Wissenschaftspolitik. - Von den vier bundesdeutschen Wissenschaftsorganisationen ist die Wissenschaftsgemeinschaft Gottfried Wilhelm Leibniz, ehemals Blaue Liste, die vielfältigste. 79 Forschungsinstitute und Museen gehören dem Verbund an, der jetzt in Berlin seine 8. Jahreshauptversammlung veranstaltete.

    Von Uwe Springfeld

    Eine Erwartung wurde schnell enttäuscht auf der achten Jahreshauptversammlung der Wissenschaftsgemeinschaft Gottfried Wilhelm Leibnitz in Berlin. Der Vorstand hat keine Forschungsstrategie für seine Mitglieder, die 79 unabhängigen Forschungsinstitute, die auf solch verschiedenen Themenfeldern forschen wie zum Beispiel dem Freien Elektronen Laser im Forschungszentrum Rossendorf, oder der Struktur der deutschen Grammatik am Bibliographischen Institut, Mannheim. Der Past-Präsident der Leibnitz-Gemeinschaft, Professor Frank Pobell.

    Ich glaube, das wäre übertrieben, wenn ich sagen würde, die Leibnitz-Gemeinschaft hat Forschungsstrategien. Die Leibnitz-Gemeinschaft ist ein Verbund von exzellenten Instituten, die gesamtstaatliche Aufgaben angreift. Und dann finden sich einzelne Institute zu Verbünden zusammen. Aber eine Strategie, die von der Leitung herkommt, haben wir in diesem Sinne nicht.

    Trotzdem geht man nicht planlos ins nächste Jahr. Erklärtes Zeit ist, die Unabhängigkeit der Institute stärken. Inhaltlich soll ihre Forschung nicht nur der strengen Begutachtung durch den Wissenschaftsrat standhalten, sondern auch einer internen Evaluierung durch den unabhängigen Senat der Gemeinschaft. Selbst wenn manche Einrichtungen, wie die beiden Neuzugänge, das Jenaer "Hans-Knöll-Institut für Naturstoff-Forschung" und das Rostocker "Institut für Organische Katalyseforschung", gerade erst vom Wissenschaftsrat bewertet und für gut befunden wurden.

    Der jetzige Präsident der Leibnitz-Gesellschaft, Hans-Olaf Henkel, der Mann aus der Wirtschaft, fordert vor allem eine größere finanzielle Flexibilität der Institute, um auch längerfristig sinnvoll planen zu können.

    Die Möglichkeit, unausgeschöpfte Budgets in diesem Jahr ins nächste Jahr übertragen zu können.
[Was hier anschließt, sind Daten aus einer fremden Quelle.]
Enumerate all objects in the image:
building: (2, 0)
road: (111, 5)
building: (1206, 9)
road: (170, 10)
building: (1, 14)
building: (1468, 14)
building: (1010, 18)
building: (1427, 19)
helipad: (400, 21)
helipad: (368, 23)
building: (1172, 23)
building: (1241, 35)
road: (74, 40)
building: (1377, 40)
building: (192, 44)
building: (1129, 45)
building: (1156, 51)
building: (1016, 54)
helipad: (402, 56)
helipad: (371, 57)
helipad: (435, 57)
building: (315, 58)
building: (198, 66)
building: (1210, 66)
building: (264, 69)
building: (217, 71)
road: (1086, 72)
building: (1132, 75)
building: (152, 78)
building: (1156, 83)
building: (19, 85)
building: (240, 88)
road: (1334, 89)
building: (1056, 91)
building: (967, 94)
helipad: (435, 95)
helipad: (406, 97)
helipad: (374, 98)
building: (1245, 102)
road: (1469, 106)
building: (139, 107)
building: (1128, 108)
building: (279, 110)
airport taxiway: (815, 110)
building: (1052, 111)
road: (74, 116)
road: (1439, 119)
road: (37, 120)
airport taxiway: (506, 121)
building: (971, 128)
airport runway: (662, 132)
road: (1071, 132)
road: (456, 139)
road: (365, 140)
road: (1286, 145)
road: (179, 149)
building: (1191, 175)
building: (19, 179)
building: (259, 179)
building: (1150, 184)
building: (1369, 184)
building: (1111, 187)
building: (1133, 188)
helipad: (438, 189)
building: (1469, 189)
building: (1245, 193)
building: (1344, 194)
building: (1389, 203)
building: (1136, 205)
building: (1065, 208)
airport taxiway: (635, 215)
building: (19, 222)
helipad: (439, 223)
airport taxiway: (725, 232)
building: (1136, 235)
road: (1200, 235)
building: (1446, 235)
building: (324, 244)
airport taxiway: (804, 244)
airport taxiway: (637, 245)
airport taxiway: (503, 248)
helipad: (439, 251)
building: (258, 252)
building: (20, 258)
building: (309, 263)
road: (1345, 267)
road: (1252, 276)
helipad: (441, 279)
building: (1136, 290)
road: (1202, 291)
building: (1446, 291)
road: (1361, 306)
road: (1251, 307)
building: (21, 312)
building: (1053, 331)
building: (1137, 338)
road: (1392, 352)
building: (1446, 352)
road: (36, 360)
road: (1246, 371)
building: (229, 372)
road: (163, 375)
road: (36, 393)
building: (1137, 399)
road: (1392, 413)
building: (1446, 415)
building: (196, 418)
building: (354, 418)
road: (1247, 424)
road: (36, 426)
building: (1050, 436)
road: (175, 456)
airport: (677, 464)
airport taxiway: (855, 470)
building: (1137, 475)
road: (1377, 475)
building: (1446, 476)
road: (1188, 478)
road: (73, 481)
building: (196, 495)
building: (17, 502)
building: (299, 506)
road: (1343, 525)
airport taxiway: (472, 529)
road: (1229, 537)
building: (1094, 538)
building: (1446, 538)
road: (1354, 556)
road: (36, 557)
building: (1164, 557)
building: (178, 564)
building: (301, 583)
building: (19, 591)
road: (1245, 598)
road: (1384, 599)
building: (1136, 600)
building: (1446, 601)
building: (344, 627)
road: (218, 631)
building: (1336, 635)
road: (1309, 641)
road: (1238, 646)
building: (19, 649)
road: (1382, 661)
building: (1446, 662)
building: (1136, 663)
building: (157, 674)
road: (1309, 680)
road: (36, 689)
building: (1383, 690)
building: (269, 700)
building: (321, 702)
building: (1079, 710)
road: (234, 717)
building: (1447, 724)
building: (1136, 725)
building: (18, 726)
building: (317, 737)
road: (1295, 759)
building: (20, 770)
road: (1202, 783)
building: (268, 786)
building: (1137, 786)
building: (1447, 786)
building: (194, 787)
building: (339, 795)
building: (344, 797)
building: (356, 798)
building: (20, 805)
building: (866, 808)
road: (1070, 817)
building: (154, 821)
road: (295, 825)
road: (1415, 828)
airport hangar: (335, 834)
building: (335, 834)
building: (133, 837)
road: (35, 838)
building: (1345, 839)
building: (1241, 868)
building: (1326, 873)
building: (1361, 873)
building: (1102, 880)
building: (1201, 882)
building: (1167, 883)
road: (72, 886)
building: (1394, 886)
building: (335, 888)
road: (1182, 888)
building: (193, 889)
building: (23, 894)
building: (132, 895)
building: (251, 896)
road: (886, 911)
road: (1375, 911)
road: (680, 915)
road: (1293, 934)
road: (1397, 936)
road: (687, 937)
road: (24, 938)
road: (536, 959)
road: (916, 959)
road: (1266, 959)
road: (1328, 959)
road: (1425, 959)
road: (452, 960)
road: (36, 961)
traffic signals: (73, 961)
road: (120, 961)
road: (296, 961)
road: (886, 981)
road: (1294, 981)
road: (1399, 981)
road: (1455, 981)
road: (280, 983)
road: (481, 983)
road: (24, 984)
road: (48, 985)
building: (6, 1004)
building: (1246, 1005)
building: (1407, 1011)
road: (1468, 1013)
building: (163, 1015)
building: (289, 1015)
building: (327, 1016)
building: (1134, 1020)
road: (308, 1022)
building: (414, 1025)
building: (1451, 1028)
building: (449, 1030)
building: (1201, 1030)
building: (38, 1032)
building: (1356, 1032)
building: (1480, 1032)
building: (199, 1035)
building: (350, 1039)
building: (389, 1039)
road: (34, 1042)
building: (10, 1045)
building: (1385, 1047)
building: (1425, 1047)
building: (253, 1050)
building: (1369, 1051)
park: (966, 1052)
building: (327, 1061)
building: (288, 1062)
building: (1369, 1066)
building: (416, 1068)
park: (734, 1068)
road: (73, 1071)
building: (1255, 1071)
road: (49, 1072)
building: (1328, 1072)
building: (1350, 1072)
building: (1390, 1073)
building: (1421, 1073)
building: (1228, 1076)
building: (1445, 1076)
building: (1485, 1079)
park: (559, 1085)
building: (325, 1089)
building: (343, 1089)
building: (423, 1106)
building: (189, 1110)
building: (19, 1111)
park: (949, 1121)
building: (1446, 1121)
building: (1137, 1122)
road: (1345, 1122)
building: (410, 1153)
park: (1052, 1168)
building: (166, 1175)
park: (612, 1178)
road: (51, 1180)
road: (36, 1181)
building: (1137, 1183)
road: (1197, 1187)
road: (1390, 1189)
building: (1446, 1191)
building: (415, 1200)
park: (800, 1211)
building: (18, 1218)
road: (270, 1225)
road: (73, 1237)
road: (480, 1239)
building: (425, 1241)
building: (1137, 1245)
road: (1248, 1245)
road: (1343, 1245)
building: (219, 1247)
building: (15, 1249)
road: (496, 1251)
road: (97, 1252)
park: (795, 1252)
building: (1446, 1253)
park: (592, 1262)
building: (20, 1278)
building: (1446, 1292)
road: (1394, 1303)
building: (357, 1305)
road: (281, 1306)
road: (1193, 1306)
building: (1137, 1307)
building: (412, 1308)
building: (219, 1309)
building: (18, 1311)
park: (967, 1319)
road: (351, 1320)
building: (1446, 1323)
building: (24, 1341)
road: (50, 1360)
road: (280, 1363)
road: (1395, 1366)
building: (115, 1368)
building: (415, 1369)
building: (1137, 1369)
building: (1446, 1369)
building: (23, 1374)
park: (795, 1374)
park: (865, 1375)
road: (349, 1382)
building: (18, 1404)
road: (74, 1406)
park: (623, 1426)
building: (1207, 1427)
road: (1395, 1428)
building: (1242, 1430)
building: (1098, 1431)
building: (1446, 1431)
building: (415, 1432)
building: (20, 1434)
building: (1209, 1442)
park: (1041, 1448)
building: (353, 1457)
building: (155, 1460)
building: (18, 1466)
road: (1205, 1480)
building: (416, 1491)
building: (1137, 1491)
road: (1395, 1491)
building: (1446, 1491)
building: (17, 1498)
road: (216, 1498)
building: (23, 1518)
Um dann, vielleicht mit etwas mehr Geld, dann etwas Vernünftigeres machen zu können. In der Vergangenheit wurde das Geld immer von den Finanzministern abgeschöpft oder aber es wurde für relativ unwichtige Dinge noch zum 31.12. ausgegeben.

    Durch die privatwirtschaftliche Kostenrechnung lassen sich nicht nur die Ausgaben effektiver planen. Auch die Effizienz eines Forschungsprojektes kann man berechnen. Man schaut nicht mehr starr auf den Haushalt eines Forschungsjahres, sondern darauf, was das Forschungsprojekt gekostet hat. Henkel:

    Abhängig von den Forschungseinrichtungen des jeweiligen Instituts werden Eckpunkte und Marksteine gesetzt für das, was man erreichen will, und wird sich dann regelmäßig daran messen. Man wird also ein gewisses Budget für einen Forschungsschwerpunkt in einem Institut erstellen, und dann unabhängig von dem, wer es erbringt, oder von der Abteilung, die daran beteiligt ist, werden wir nach diesen Forschungsschwerpunkten in der Lage sein zu sagen: Was hat das bisher gekostet.

    Rechnen tut auch not. Vor einer Woche hatte Bundesministerin Edelgard Bulmahn entgegen ihres Wahlversprechens die Haushalte aller Forschungsorganisationen eingefroren. Über die konkreten Folgen ist man sich bei der Leibnitz-Gemeinschaft noch nicht im Klaren. Durch die Einzelförderungen der Institute liegen keine konkreten Zahlen vor. Doch selbst wenn einige Institute, wie das Forschungszentrum Rossendorf, entgegen dem Trend ihren Haushalt aufstocken konnten, wird insgesamt im Durchschnitt wahrscheinlich unterm Strich ein Minus stehen.